List every line in the rows below that contains the word "reaches".

* **Supplied material**:
Segment Open

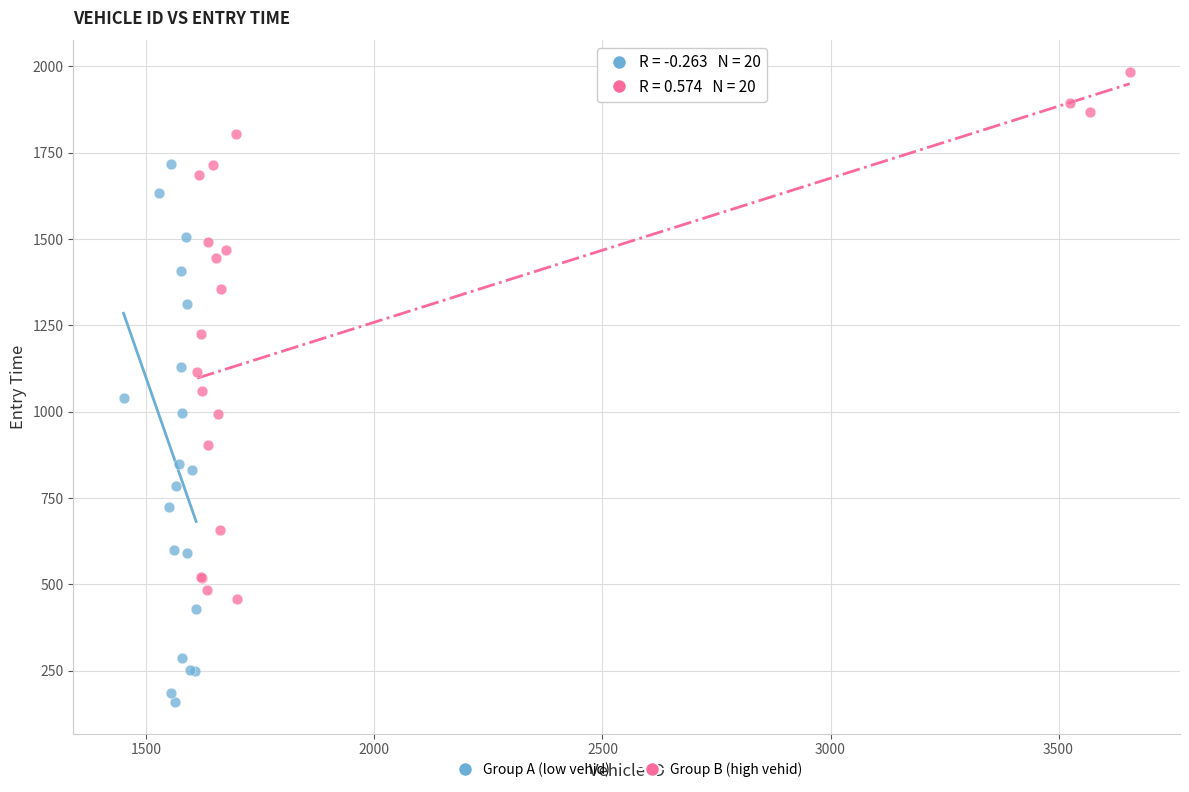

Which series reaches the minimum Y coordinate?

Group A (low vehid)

Segment Closed
Segment Open

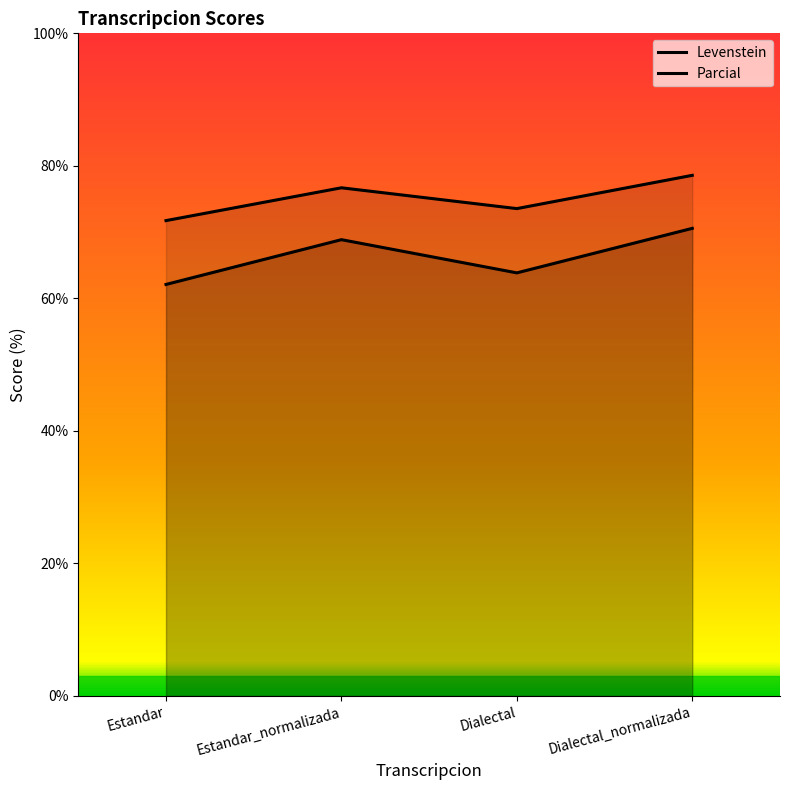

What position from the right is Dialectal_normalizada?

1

Segment Closed
Segment Open

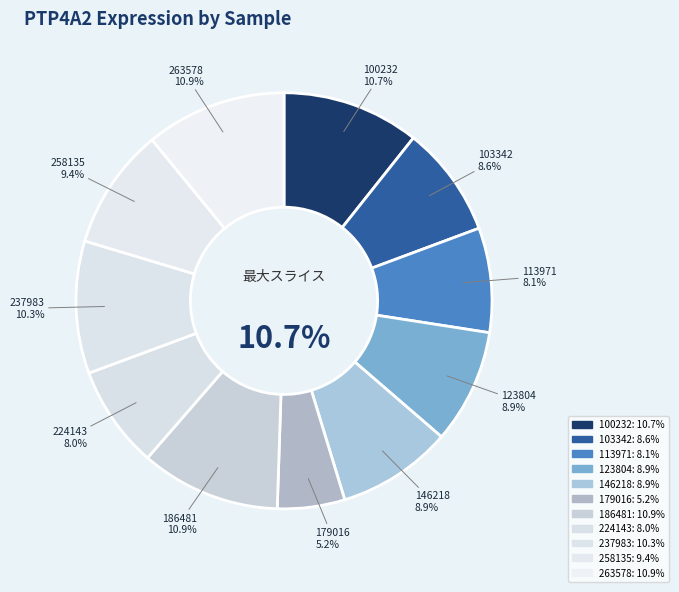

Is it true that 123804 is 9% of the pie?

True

Segment Closed

* **Answer section**:
Which series reaches the minimum Y coordinate?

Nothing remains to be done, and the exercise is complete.